INPUT -
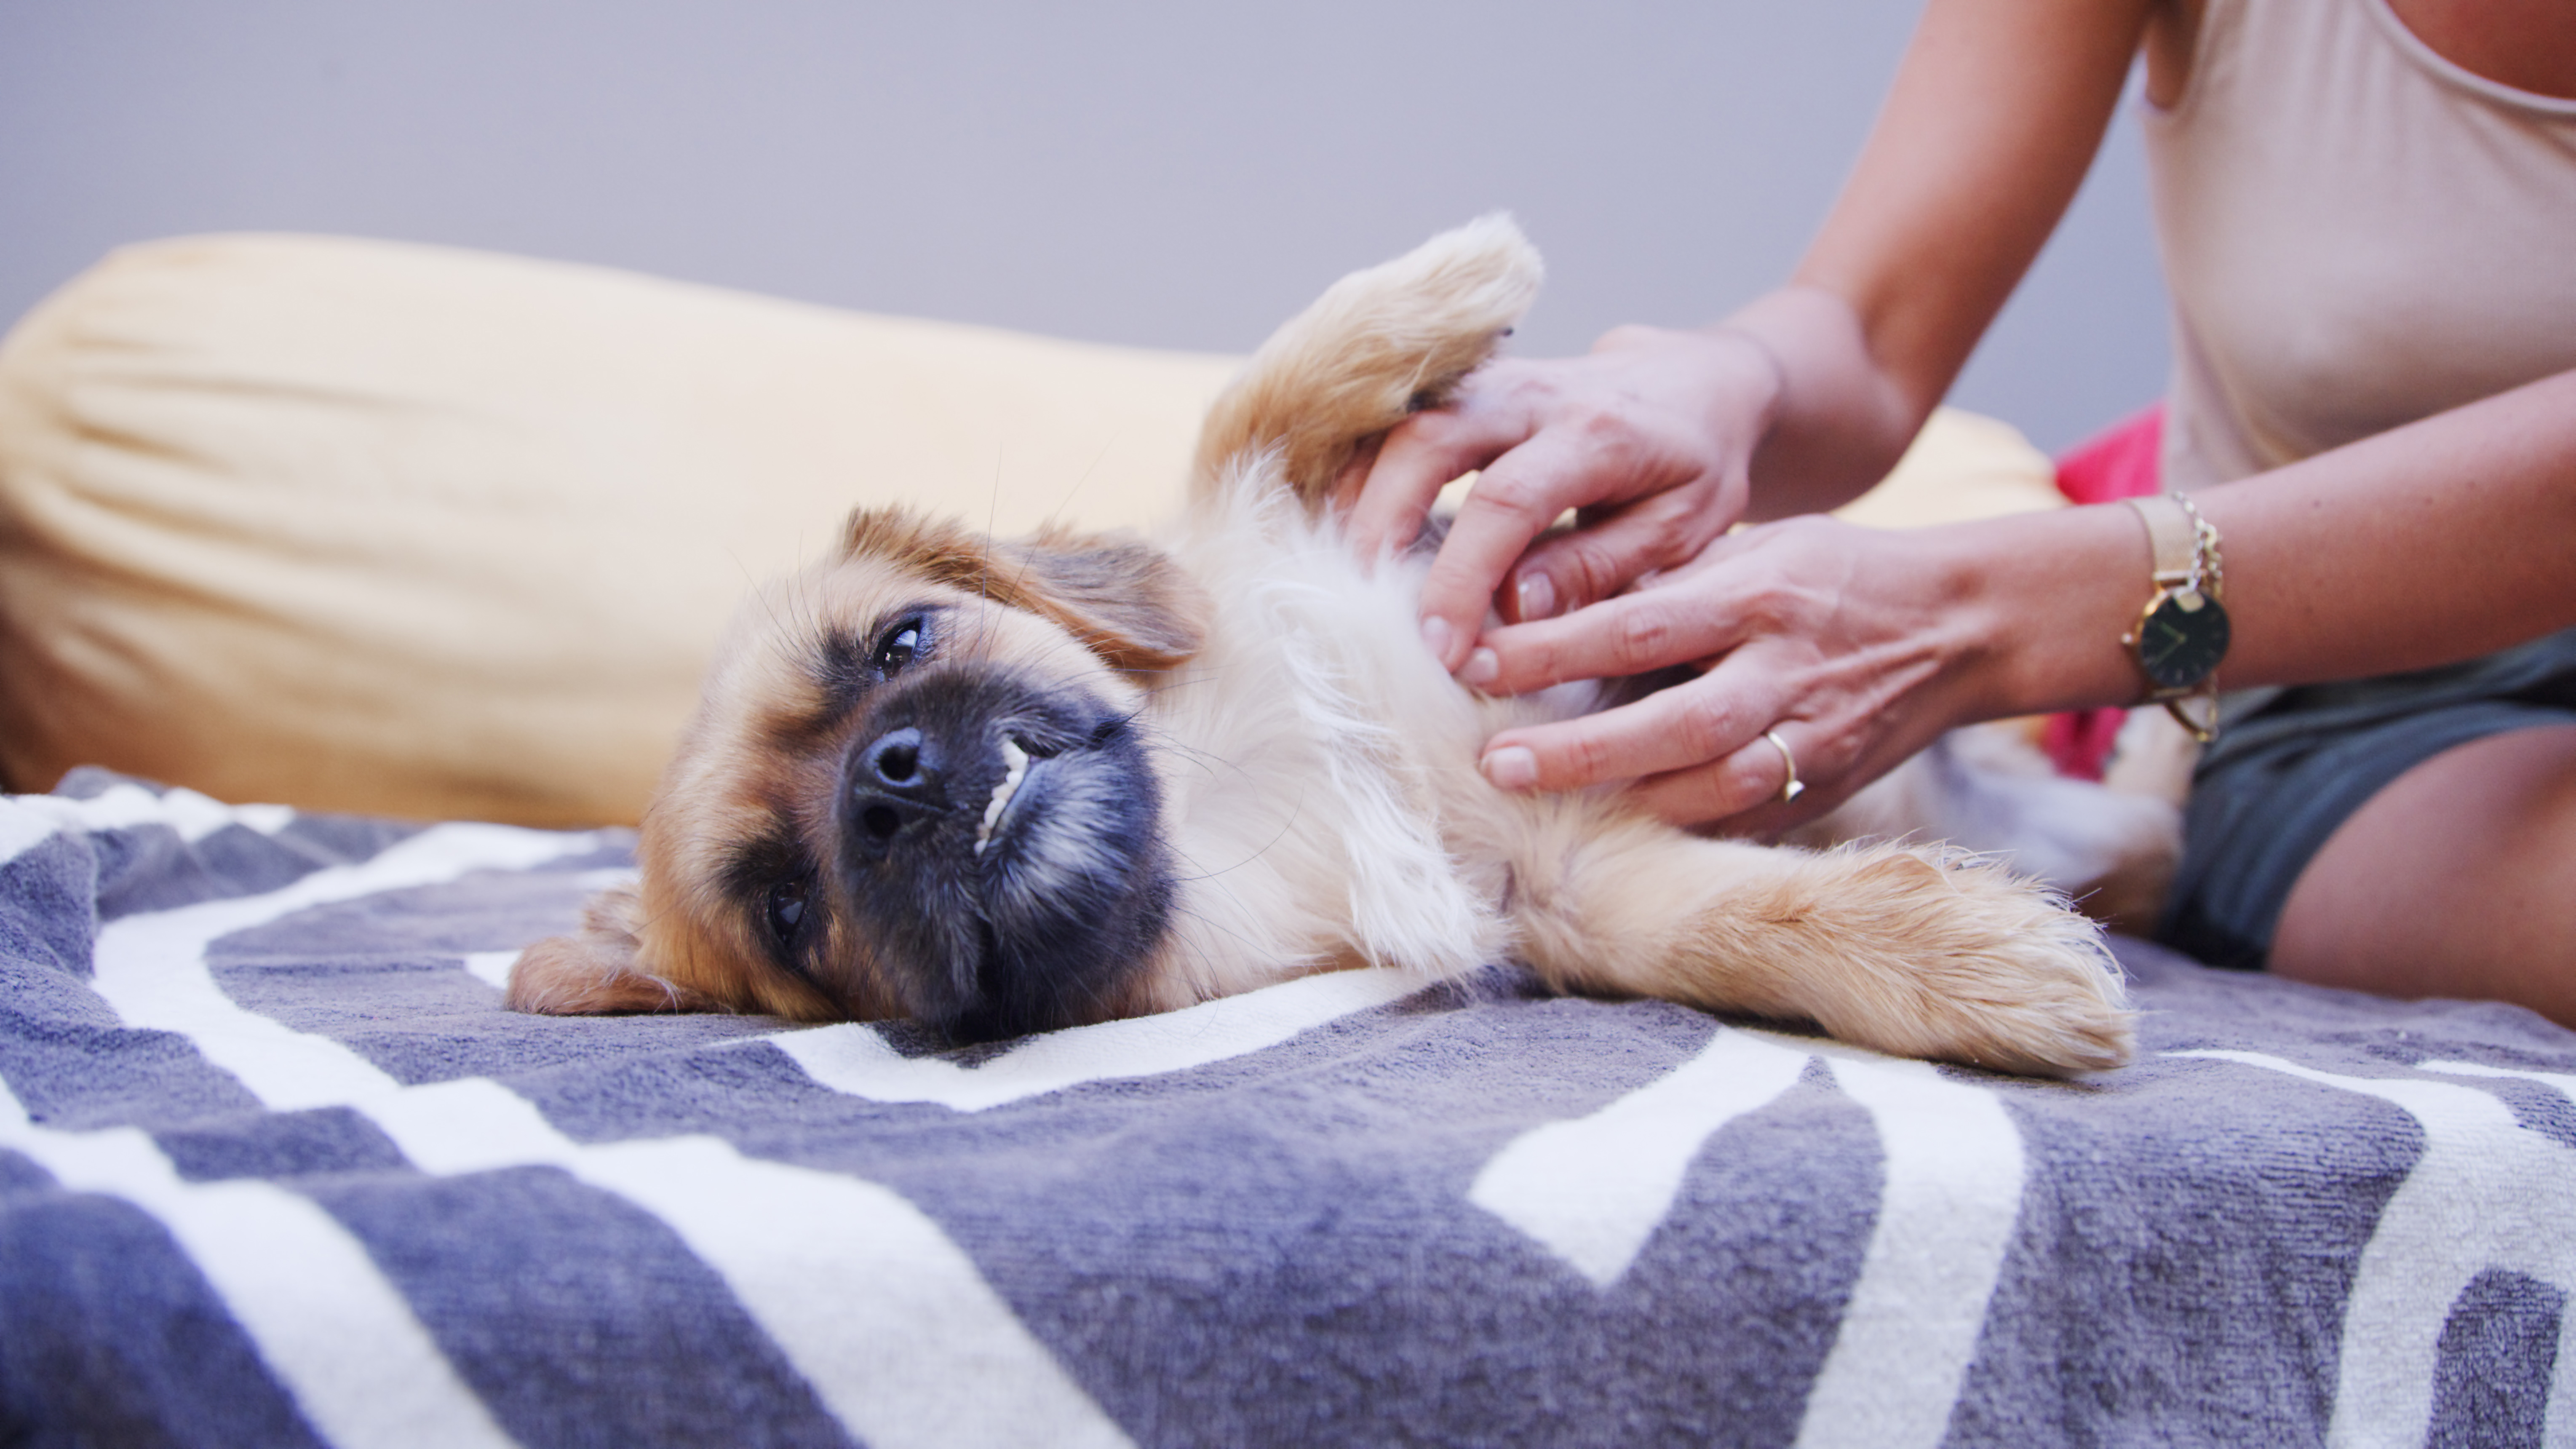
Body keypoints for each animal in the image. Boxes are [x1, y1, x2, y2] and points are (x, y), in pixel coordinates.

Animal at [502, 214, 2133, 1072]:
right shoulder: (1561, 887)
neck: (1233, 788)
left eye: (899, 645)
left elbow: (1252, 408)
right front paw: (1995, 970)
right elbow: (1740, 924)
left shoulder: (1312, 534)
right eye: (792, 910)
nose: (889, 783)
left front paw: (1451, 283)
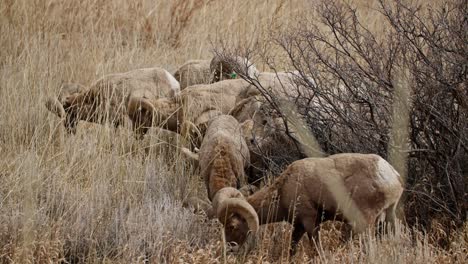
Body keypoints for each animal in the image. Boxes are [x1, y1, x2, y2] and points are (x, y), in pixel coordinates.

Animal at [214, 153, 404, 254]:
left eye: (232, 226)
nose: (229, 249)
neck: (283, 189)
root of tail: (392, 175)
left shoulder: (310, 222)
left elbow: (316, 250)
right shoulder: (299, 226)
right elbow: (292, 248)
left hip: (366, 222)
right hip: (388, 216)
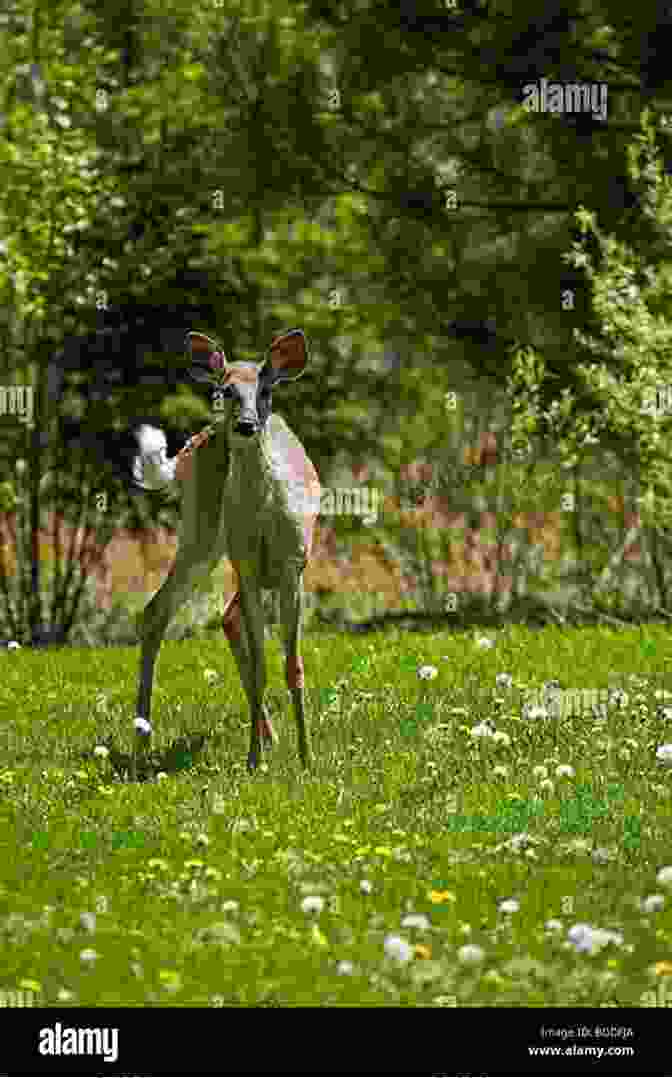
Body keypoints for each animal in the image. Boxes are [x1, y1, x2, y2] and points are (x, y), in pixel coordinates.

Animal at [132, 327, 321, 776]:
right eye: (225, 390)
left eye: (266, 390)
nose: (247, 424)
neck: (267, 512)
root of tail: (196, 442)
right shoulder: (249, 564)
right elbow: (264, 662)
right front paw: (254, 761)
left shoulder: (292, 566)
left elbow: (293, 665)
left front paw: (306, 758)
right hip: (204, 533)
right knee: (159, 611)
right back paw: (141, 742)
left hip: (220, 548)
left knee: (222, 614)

YOUR TASK - Please show every line above that includes the word "shoulder".

WRITTEN SOLUTION -
right shoulder: (1561, 887)
left shoulder: (1312, 534)
left shoulder: (310, 222)
right shoulder: (299, 226)
right shoulder: (249, 564)
left shoulder: (292, 566)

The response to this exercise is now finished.